_TAREFAS A REALIZAR_:
1) Transcreva, do texto sobre o comércio entre Brasil e Argentina, o trecho que começa em "O aumento das" e termina em "obediência ao bloco.".
2) Responda com base no texto sobre o comércio entre Brasil e Argentina:
(a) Em que percentual caíram as importações argentinas de produtos brasileiros em relação a 2012?
(b) Em quanto a Argentina aumentou as compras provenientes da Holanda?
(c) Que parcela das vendas brasileiras à Argentina sofria algum tipo de restrição em 2011?
3) Prossiga com o texto sobre o comércio entre Brasil e Argentina a partir da última frase apresentada.

A queda nas exportações para a Argentina e no superávit comercial com o país foi maior para o Brasil que para todas as outras nações que têm forte comércio com os argentinos. As importações argentinas de produtos brasileiros diminuíram 18% em relação a 2012 e o saldo comercial, 65%, segundo estudo da Confederação Nacional da Indústria (CNI), com dados da consultoria argentina Abeceb.com.

Entre os cinco maiores sócios comerciais da Argentina, todos os outros tiveram melhoria em seu saldo - de 52% para a Alemanha, 29% para os EUA e 14% para a China. A Argentina, enquanto reduzia compras do Brasil, aumentou em 160% as da Holanda, 9% as dos EUA, 7% as do Japão e 2% as da Alemanha. Só as exportações provenientes do Canadá tiveram um tombo proporcionalmente semelhante ao do Brasil.

O aumento das compras de energia elétrica e os altos e baixos dos influentes mercados de automóveis e bens de capital explicam boa parte do mau desempenho do Brasil. A magnitude das quedas, porém, levanta desconfiança de excesso de proteção [contra o Brasil]. O resultado é que a Argentina leva governos e empresários vizinhos a cair na tentação de rever as bases do acordo que criou o Mercosul como união aduaneira - onde, na teoria, bens e serviços circulariam sem limitações. Na semana passada, o presidente do Uruguai, José Mujica, repetiu um velho cantochão uruguaio e declarou aos jornais que os sócios do Mercosul estariam melhor sem o voto de obediência ao bloco.

Empresários brasileiros se queixam de que é mais fácil um camelo passar pelo buraco de uma agulha do que atravessar as alfândegas platinas com certas mercadorias. Em 2004, menos de 4% das vendas brasileiras à Argentina sofriam algum tipo de restrição. Em 2008, eram 13% e em 2011, 20%. Em 2012, chegou-se ao inferno dos 100%, com a imposição de um verdadeiro purgatório burocrático.  Nos preparativos para o encontro marcado entre presidentes, que foi adiado após a morte do presidente da Venezuela, Hugo Chávez, as autoridades brasileiras pediram que a Argentina eliminasse, pelo menos para sócios do Mercosul, a famigerada Declaração Juramentada Antecipada de Informações (Djai), exigida de todos os produtos que cruzam a fronteira. Os negociadores argentinos lavaram as mãos.
 
Criada no ano passado, como parte do esforço argentino para garantir folga nas contas externas, a Djai é o principal mecanismo heterodoxo de controle sobre importações. Atrasando ou simplesmente brecando a emissão das Djai, o governo argentino administra sua balança comercial, que, em 2012, teve um saldo comercial de quase US$ 12,7 bilhões, graças, principalmente, ao calvário imposto aos importadores no país. As exportações argentinas, aliás, caíram 7% em 2012.

_DADOS REGISTRADOS_:
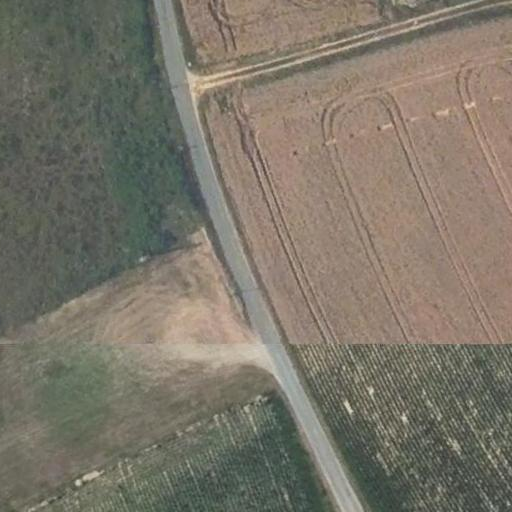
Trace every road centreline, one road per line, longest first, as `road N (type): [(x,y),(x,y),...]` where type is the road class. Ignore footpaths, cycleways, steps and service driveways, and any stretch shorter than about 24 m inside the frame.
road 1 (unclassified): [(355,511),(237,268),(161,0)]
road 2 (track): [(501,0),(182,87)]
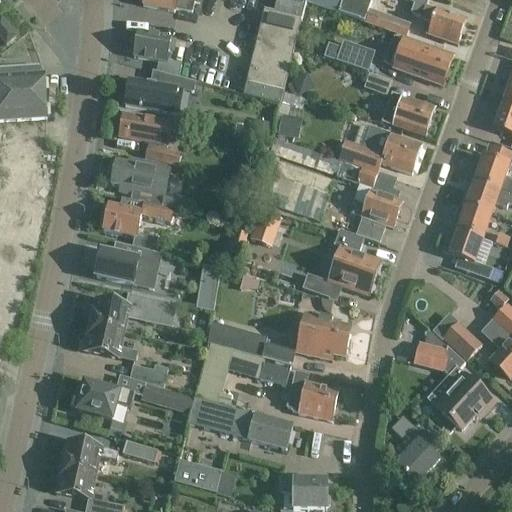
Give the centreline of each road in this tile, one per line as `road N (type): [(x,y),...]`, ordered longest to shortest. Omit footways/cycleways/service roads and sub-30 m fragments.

_RESPOSTAS DOS EXERCÍCIOS_:
1)
O aumento das compras de energia elétrica e os altos e baixos dos influentes mercados de automóveis e bens de capital explicam boa parte do mau desempenho do Brasil. A magnitude das quedas, porém, levanta desconfiança de excesso de proteção [contra o Brasil]. O resultado é que a Argentina leva governos e empresários vizinhos a cair na tentação de rever as bases do acordo que criou o Mercosul como união aduaneira - onde, na teoria, bens e serviços circulariam sem limitações. Na semana passada, o presidente do Uruguai, José Mujica, repetiu um velho cantochão uruguaio e declarou aos jornais que os sócios do Mercosul estariam melhor sem o voto de obediência ao bloco.

2)
(a) 18%.
(b) 160%.
(c) 20%.

3)
A rejeição do pedido brasileiro confirma a suspeita de que o controle informal das importações incorporou-se definitivamente ao credo argentino em matéria de comércio. O Observatório de Defesa Comercial da CNI definiu o ano de 2012, como um "ponto de inflexão" nas heresias comerciais do vizinho, pelo volume de medidas: além da Djai, a Argentina, em 2012, criou uma "Djas", para os serviços; passou a atrasar a emissão de licenças de importação (medida suavizada nos últimos meses, após queixas dos principais parceiros comerciais); criou "valores-critério", preços mínimos para produtos importados; e os planos "uno por uno", em que, para liberar os papéis de importação, o governo passou a exigir que se exportassem mercadorias no mesmo valor.

Consideradas blasfêmia grave no sistema multilateral, essas iniciativas argentinas foram contestadas na Organização Mundial do Comércio (OMC), onde União Europeia, Japão e Estados Unidos abriram painéis contra as medidas do governo Cristina Kirchner. O México ameaçou, mas abandonou a disputa em troca de cotas de exportação de carros na Argentina - que, como o Brasil, havia decidido rever o comércio administrado com os mexicanos.
 
Para o economista Dante Sica, da consultoria Abeceb.com, a balança comercial será o principal impulso para a economia argentina, com a benção da melhoria no cenário externo, de maiores preços de commodities e melhores condições econômicas nos maiores mercados. No campo da relação bilateral, o comércio Brasil-Argentina tem pouco espaço para melhorar, mas é nos investimentos de um país no outro que estão as principais oportunidades de preparar os sócios do Mercosul para um relacionamento maduro com a região da Ásia e do Pacífico, que promete ser o polo mais dinâmico da economia mundial nos próximos anos, avalia Sica.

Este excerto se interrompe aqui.